* WORK INSTRUCTION: Scan the entries for the word "Adhesive". Every line that has it should be copied.

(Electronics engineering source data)
▬▬▬▬▬▬
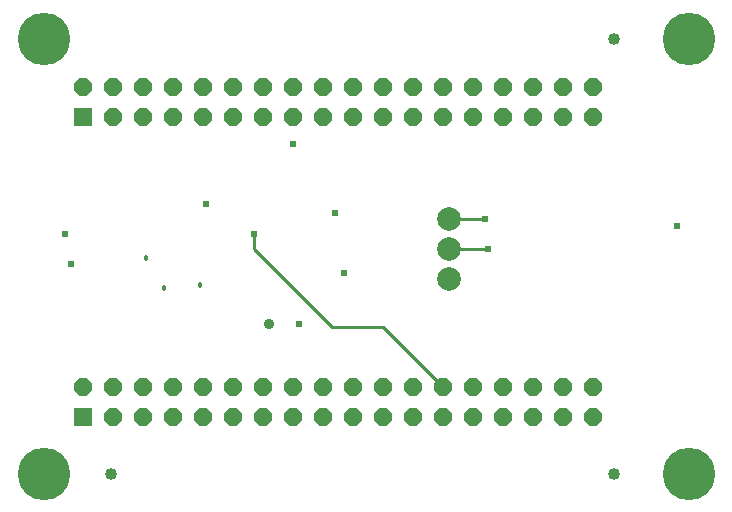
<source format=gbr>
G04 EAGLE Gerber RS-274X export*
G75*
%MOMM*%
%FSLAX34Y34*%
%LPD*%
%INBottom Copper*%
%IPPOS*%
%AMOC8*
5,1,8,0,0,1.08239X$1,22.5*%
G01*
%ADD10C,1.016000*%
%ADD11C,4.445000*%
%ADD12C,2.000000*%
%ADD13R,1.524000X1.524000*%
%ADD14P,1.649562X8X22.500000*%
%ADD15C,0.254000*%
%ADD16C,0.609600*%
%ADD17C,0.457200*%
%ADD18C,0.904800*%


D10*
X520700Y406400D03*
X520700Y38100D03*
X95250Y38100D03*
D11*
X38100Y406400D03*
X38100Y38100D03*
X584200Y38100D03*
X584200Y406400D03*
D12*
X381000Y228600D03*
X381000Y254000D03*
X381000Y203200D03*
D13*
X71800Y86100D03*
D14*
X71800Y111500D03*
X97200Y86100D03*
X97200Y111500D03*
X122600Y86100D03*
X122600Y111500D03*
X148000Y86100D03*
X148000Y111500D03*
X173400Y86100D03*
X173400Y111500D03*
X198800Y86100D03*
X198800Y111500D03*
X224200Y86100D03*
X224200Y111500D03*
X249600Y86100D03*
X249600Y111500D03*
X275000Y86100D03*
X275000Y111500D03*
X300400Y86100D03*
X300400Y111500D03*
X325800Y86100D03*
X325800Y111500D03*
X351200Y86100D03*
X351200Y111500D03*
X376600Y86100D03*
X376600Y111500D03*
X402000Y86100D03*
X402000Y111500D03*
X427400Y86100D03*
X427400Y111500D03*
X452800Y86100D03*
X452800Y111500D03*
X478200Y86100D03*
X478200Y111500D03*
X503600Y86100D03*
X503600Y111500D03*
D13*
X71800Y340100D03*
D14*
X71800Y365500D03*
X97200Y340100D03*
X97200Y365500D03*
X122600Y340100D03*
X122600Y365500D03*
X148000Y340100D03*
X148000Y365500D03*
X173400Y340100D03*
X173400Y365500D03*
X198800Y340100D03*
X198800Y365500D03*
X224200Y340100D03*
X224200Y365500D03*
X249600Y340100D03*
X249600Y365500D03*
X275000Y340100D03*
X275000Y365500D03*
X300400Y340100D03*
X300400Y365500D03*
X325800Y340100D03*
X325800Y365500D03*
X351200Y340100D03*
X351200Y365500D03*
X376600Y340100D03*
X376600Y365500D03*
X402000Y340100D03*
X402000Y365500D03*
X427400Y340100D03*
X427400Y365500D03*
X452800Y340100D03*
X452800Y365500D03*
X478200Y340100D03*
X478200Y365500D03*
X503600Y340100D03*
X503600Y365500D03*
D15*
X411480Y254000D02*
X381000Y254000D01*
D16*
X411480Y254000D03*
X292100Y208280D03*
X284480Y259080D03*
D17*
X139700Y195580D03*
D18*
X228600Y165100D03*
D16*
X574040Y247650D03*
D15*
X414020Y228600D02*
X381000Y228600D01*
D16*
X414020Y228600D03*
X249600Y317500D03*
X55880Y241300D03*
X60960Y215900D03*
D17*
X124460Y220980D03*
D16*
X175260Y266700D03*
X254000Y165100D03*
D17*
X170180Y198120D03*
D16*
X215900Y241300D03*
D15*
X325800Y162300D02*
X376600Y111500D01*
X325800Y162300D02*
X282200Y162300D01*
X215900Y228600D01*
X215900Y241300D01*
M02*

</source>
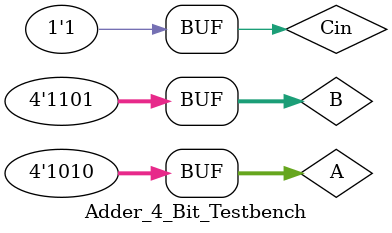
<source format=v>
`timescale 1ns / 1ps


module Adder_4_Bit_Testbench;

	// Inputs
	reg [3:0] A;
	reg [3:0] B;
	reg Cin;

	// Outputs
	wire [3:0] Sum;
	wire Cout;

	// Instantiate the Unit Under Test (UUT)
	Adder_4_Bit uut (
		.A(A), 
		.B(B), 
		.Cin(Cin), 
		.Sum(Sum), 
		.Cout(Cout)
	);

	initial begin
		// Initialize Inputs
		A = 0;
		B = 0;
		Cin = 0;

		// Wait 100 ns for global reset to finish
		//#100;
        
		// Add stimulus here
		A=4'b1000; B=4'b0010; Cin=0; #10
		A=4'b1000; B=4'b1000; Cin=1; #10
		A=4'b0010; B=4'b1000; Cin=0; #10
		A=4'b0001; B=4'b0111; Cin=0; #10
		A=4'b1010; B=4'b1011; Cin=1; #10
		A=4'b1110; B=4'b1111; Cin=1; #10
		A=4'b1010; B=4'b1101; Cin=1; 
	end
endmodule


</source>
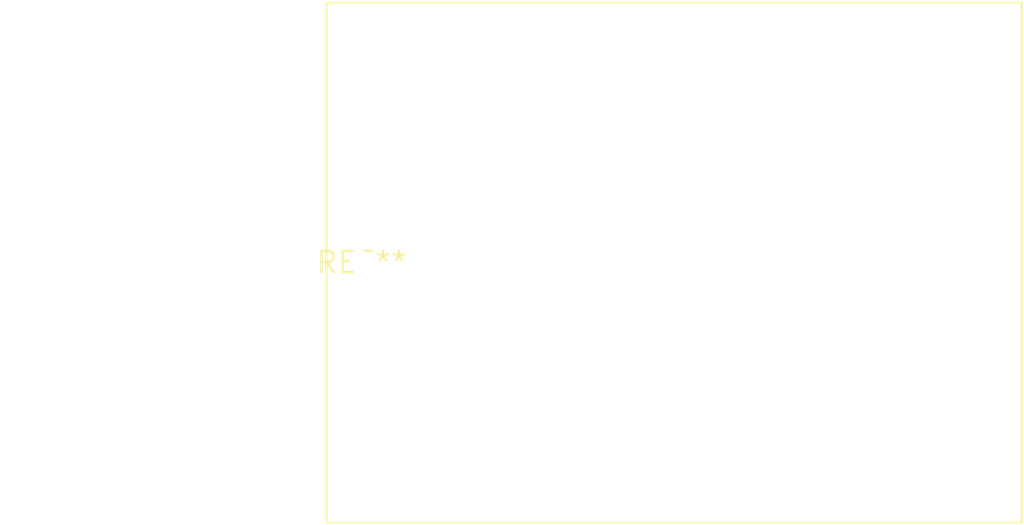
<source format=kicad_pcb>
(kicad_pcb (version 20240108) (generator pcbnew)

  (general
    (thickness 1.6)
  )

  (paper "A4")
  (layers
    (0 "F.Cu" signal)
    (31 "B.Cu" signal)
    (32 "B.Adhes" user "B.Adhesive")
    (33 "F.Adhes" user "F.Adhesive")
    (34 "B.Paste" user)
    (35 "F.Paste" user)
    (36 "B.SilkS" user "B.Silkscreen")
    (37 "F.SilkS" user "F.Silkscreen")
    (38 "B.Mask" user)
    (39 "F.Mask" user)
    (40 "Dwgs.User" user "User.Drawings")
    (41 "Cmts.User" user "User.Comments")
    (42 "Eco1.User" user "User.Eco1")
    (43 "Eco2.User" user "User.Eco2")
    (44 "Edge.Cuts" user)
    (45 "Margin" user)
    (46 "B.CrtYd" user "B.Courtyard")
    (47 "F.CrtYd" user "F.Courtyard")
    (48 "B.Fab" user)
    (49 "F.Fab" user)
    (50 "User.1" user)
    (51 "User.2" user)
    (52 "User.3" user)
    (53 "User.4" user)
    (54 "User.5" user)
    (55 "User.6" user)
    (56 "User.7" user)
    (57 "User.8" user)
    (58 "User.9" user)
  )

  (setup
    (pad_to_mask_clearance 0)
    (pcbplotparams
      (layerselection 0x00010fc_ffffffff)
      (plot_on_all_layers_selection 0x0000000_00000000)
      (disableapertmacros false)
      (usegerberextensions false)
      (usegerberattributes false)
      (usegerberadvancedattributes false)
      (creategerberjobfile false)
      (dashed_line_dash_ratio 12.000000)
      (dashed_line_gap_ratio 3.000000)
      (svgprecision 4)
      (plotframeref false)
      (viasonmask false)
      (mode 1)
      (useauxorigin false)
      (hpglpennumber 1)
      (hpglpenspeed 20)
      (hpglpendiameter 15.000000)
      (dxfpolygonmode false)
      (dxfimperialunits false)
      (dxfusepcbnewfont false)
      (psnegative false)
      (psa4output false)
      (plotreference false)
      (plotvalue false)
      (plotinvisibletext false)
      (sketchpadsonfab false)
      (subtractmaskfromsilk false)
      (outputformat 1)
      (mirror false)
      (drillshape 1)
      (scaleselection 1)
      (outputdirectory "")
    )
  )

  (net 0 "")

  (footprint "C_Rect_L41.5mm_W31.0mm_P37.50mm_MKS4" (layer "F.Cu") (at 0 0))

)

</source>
▬▬▬▬▬▬
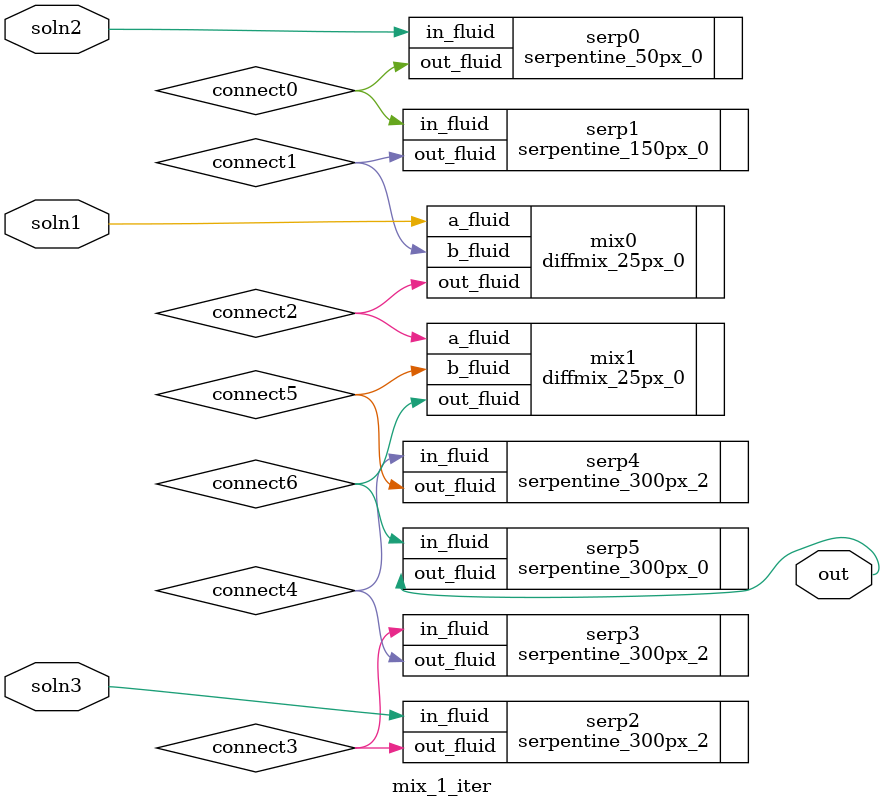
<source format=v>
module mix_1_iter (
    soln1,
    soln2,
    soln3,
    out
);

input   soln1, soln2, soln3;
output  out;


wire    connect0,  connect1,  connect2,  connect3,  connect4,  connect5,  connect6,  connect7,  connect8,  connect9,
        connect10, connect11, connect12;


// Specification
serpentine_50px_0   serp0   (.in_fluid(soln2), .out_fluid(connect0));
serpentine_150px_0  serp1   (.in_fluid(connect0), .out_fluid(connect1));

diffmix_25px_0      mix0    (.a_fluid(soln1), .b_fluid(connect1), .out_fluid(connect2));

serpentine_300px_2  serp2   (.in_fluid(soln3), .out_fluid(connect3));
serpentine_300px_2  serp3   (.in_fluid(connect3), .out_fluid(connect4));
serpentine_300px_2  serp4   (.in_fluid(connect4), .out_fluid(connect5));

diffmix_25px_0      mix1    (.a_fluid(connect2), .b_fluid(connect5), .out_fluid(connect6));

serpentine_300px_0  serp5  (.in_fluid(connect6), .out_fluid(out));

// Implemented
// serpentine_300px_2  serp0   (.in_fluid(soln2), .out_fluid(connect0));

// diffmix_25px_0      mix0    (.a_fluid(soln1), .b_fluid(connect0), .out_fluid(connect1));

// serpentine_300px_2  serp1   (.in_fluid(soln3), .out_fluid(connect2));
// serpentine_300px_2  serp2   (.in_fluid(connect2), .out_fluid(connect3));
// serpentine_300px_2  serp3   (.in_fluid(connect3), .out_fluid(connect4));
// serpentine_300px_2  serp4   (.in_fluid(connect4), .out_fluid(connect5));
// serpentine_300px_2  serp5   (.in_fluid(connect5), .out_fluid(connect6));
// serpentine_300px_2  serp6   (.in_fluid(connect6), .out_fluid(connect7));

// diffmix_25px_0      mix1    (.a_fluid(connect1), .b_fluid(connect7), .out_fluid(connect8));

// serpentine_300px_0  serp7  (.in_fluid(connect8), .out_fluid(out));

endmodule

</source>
▬▬▬▬▬▬
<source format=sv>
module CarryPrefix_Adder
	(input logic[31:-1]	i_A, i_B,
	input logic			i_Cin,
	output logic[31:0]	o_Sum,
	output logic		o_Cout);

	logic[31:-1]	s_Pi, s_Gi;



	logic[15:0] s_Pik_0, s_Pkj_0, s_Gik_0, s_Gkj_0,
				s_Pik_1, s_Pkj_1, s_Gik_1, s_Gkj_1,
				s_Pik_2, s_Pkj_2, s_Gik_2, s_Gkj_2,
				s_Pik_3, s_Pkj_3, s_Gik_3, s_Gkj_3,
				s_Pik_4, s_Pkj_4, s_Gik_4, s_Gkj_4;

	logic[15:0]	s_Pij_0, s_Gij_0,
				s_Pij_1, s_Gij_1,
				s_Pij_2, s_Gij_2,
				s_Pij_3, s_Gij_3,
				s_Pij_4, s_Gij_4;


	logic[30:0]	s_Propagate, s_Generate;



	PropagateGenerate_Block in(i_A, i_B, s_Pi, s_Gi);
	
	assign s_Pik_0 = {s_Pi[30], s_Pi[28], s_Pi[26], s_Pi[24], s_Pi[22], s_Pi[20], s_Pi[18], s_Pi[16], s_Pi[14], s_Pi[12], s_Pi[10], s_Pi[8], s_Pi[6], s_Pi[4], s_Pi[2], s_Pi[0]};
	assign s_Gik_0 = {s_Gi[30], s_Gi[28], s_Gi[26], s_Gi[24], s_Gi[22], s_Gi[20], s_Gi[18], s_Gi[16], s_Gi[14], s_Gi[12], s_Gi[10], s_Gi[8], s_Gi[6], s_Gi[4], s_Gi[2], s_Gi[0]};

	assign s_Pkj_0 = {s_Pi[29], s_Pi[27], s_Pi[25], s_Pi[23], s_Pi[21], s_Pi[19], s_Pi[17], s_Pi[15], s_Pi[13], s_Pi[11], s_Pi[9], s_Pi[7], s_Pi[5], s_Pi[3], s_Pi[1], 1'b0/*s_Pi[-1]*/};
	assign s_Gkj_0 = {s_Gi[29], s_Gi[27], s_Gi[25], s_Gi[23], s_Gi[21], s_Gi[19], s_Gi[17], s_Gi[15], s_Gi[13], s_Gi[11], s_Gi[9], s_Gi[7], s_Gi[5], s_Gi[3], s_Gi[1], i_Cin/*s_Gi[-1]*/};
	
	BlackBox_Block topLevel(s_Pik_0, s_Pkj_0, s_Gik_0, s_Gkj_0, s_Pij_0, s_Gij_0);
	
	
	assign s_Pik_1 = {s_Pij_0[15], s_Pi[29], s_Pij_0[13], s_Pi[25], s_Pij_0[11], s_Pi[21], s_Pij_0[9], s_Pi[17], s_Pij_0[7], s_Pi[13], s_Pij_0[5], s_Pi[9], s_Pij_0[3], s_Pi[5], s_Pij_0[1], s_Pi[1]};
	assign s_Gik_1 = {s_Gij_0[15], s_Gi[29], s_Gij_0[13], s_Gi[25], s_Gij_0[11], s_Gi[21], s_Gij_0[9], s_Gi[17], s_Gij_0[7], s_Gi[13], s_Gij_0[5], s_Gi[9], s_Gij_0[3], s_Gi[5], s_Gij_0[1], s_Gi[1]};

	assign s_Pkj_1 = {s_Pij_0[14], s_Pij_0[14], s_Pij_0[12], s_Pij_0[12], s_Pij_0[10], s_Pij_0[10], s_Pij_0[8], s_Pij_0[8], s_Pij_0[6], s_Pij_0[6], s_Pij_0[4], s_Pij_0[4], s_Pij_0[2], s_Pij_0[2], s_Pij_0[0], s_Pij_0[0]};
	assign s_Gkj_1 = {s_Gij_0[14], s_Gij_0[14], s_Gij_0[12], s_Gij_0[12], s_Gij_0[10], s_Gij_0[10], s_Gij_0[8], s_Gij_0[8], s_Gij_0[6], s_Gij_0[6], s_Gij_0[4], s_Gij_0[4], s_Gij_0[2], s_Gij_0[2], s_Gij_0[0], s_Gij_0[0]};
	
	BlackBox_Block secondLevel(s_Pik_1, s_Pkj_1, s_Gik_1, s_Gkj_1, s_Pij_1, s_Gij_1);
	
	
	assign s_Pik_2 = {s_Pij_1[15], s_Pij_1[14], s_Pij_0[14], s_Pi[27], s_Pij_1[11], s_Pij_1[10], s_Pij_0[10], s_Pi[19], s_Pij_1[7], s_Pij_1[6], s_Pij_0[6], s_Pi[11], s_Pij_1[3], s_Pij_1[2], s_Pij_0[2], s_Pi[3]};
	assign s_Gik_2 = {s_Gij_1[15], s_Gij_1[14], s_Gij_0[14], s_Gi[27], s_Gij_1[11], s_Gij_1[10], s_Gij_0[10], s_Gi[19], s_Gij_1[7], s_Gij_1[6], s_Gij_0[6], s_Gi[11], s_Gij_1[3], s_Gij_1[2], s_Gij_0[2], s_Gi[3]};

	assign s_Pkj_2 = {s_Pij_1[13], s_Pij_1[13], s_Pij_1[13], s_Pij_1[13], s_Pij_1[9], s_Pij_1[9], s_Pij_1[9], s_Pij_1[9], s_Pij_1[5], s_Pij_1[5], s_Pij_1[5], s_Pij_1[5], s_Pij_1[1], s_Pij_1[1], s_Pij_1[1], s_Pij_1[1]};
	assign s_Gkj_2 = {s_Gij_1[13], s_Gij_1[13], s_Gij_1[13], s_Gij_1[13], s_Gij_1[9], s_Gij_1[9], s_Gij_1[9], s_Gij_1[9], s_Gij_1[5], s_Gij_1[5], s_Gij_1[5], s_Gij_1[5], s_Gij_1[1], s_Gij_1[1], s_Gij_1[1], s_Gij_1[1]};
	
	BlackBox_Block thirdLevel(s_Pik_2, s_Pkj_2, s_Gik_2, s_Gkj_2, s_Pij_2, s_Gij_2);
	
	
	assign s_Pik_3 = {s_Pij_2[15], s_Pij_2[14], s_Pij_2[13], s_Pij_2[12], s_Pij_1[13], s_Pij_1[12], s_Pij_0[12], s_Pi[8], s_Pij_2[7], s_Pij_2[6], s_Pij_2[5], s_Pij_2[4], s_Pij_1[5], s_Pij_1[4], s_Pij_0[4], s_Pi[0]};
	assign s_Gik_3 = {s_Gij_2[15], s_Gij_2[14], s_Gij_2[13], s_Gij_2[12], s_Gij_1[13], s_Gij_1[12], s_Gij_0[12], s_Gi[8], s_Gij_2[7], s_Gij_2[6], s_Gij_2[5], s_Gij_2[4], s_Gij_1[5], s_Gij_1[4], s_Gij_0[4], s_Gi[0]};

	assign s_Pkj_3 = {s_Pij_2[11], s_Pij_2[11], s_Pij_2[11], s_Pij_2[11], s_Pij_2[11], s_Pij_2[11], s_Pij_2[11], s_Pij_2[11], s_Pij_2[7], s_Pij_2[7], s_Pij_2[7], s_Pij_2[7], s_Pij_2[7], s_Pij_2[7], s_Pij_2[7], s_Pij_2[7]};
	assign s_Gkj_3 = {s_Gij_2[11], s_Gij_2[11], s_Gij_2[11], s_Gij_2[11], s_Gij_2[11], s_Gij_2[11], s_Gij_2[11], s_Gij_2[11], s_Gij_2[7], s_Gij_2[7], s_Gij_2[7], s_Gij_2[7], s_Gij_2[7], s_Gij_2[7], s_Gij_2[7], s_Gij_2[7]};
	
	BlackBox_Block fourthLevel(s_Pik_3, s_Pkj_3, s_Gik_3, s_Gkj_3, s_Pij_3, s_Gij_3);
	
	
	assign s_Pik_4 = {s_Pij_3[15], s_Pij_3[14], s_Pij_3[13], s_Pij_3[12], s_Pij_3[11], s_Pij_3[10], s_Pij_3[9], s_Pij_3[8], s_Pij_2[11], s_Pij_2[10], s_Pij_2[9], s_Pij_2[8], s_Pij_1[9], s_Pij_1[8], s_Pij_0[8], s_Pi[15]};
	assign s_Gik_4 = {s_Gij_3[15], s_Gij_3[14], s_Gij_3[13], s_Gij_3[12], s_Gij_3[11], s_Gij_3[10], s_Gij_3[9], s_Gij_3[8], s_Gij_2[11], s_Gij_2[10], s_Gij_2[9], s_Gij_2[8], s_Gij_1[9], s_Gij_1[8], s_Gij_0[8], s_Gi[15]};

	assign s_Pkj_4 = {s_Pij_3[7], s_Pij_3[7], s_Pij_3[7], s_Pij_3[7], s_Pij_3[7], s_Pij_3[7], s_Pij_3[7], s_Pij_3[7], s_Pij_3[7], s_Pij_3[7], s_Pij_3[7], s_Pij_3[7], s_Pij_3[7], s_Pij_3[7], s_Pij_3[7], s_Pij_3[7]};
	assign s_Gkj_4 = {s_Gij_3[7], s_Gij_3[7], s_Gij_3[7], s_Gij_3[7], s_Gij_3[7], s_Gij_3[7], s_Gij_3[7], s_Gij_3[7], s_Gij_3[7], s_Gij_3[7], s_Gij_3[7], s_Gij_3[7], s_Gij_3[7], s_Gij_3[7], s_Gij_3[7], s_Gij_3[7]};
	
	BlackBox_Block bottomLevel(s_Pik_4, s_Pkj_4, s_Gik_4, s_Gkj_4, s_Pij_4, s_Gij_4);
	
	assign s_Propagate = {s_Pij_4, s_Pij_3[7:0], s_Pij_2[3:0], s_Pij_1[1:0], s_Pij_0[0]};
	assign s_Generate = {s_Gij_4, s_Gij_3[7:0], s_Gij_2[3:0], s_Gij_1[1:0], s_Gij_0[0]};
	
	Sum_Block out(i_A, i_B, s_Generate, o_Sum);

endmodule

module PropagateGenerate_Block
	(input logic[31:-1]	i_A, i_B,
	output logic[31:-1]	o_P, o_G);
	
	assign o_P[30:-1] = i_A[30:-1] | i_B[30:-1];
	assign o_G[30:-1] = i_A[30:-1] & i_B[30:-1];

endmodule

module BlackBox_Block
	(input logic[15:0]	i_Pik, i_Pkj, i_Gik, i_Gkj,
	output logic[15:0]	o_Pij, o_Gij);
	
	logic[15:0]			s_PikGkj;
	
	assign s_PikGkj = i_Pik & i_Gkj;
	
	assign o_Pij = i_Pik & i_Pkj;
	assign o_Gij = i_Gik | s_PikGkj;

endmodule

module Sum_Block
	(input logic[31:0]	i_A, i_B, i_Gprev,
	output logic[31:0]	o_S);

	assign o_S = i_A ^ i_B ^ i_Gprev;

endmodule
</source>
▬▬▬▬▬▬
* REPLY:
    (32 "B.Adhes" user "B.Adhesive")
    (33 "F.Adhes" user "F.Adhesive")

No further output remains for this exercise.